Last Saturday I went to a surprise birthday party for a friend I went to college with. I’d known about the party for a few weeks and most of the people there were going to be people I went to college with and their spouses. My best friend of 21 years was also there. I was really looking forward to it.

I got extremely anxious beforehand anyway. A lot of people don’t understand that it’s possible to want to do something very much and still be anxious and nervous about it. I can’t tell you how many times I’ve expressed anxiety about something only to be told, “Then don’t do it,” or “So stay home.” But it’s not that simple. Sometimes I do just want to stay home, but other times I want to do the thing. Anxiety doesn’t care, though. It still shows up.

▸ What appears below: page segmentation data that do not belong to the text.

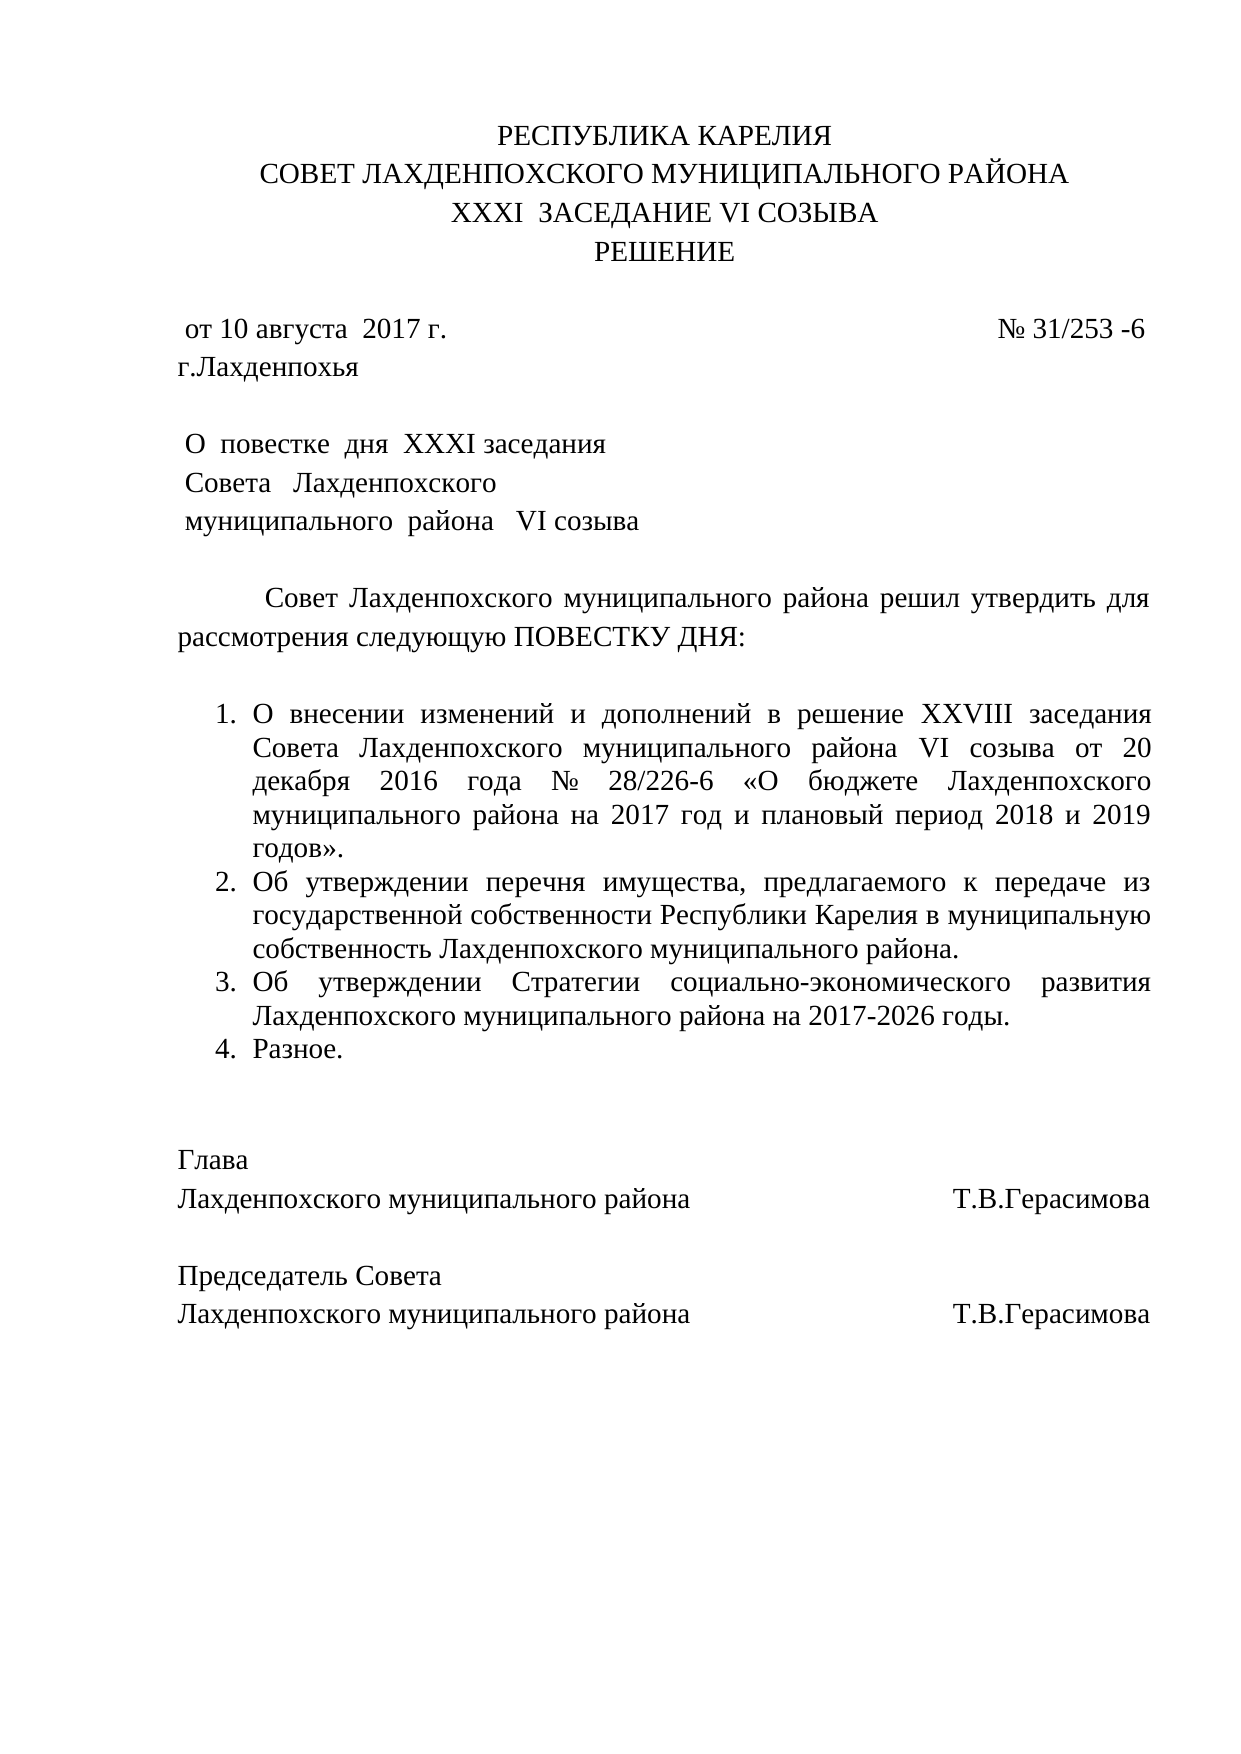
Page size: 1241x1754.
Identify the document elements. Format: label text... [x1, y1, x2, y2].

text от 10 августа 2017 г. № 31/253 -6 [177, 311, 1152, 344]
text Лахденпохского муниципального района Т.В.Герасимова [177, 1296, 1152, 1330]
list Об утверждении перечня имущества, предлагаемого к передаче из государственной собственности Республики Карелия в муниципальную собственность Лахденпохского муниципального района. [215, 864, 1152, 964]
text СОВЕТ ЛАХДЕНПОХСКОГО МУНИЦИПАЛЬНОГО РАЙОНА [177, 157, 1152, 190]
text РЕШЕНИЕ [177, 234, 1152, 267]
text муниципального района VI созыва [177, 503, 1152, 537]
text РЕСПУБЛИКА КАРЕЛИЯ [177, 118, 1152, 152]
text Совета Лахденпохского [177, 465, 1152, 498]
text О повестке дня XXXI заседания [177, 426, 1152, 460]
text Глава [177, 1142, 1152, 1176]
list Разное. [215, 1032, 1152, 1065]
list О внесении изменений и дополнений в решение XXVIII заседания Совета Лахденпохского муниципального района VI созыва от 20 декабря 2016 года № 28/226-6 «О бюджете Лахденпохского муниципального района на 2017 год и плановый период 2018 и 2019 годов». [215, 696, 1152, 864]
text Лахденпохского муниципального района Т.В.Герасимова [177, 1181, 1152, 1214]
text г.Лахденпохья [177, 349, 1152, 383]
text Совет Лахденпохского муниципального района решил утвердить для рассмотрения следующую ПОВЕСТКУ ДНЯ: [177, 581, 1152, 653]
list Об утверждении Стратегии социально-экономического развития Лахденпохского муниципального района на 2017-2026 годы. [215, 964, 1152, 1032]
text Председатель Совета [177, 1258, 1152, 1291]
text XXXI ЗАСЕДАНИЕ VI СОЗЫВА [177, 195, 1152, 229]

I was asked to bring an appetizer sort of thing, and I wanted to contribute, but I am a horrible cook so it ended up being a source of stress for me. Because of that and other factors, I cried several times before the party.

Just in case anyone is reading this who doesn’t experience social anxiety, here are some of the things that went through my head before and during the party. Maybe it’ll make it a little easier to understand why those of us who deal with this get weepy, irritable, tense or quiet before social situations.

  1. If I cook something and it sucks I’ll end up crying and staying home.
  2. If I take something store-bought it will seem like I don’t care.
  3. Everyone else is going to look so pretty and cool. I’ll be the fattest and ugliest one there.
  4. C and M always have really cool clothes on. My clothes are so boring.
  5. If I wear long sleeves will it be weird since it’s so hot outside? If I wear short sleeves people will see my scars and think bad stuff about me.
  6. What if the lights are too bright or the air freshener makes me sick? Everyone will think I’m a baby if I say I’m sick and leave early.
  7. BFF didn’t answer my texts. She’s probably just hanging on to our friendship out of guilt and a sense of nostalgia. I’m probably so annoying and she’s tired of me talking about my feelings every time we converse.
  8. I’ll be the only one there who isn’t married. I’m not married yet because I have BPD and I’m bad and shitty and unlovable. Are they going to figure that out? Will I be an outsider?
  9. I haven’t seen some of these people in years. I don’t know what I’m going to say. They see each other more often. I’m going to get left out.
  10. What if I trip and fall or break something?
  11. What if I clog the toilet?
  12. My boyfriend is going to spend the whole time thinking about how much funnier, prettier, smarter, cooler, and more confident the other girls there are.
  13. Why would he want to be with me, especially when I have BPD and I’m so anxious about this?
  14. My hair looks stupid.
  15. I still suck at doing make  up.
  16. What if there’s an earthquake or a tornado and I die away from home?
  17. What if someone asks when we are going to get married? I’ll cry from embarrassment.
  18. I’m going to panic if the house is too crowded and loud.
  19. Everything I say sounds so dumb and annoying.
  20. People don’t really want me around.

I know these don’t sound like the thoughts of someone who wants to be at a party, but I truly did. I loved seeing my friends and their spouses. Three of them have children and playing with them was so cool. We laughed a lot and reminisced and talked about our lives now. If I could turn off the worry and anxiety, I would, but I don’t have that ability yet.

I think most of the thoughts are caused by a mixture of self-esteem and fear of abandonment. Others are pure fear, like being afraid of dying away from home. Sometimes being social isn’t worth the anxiety for me, but this time it was.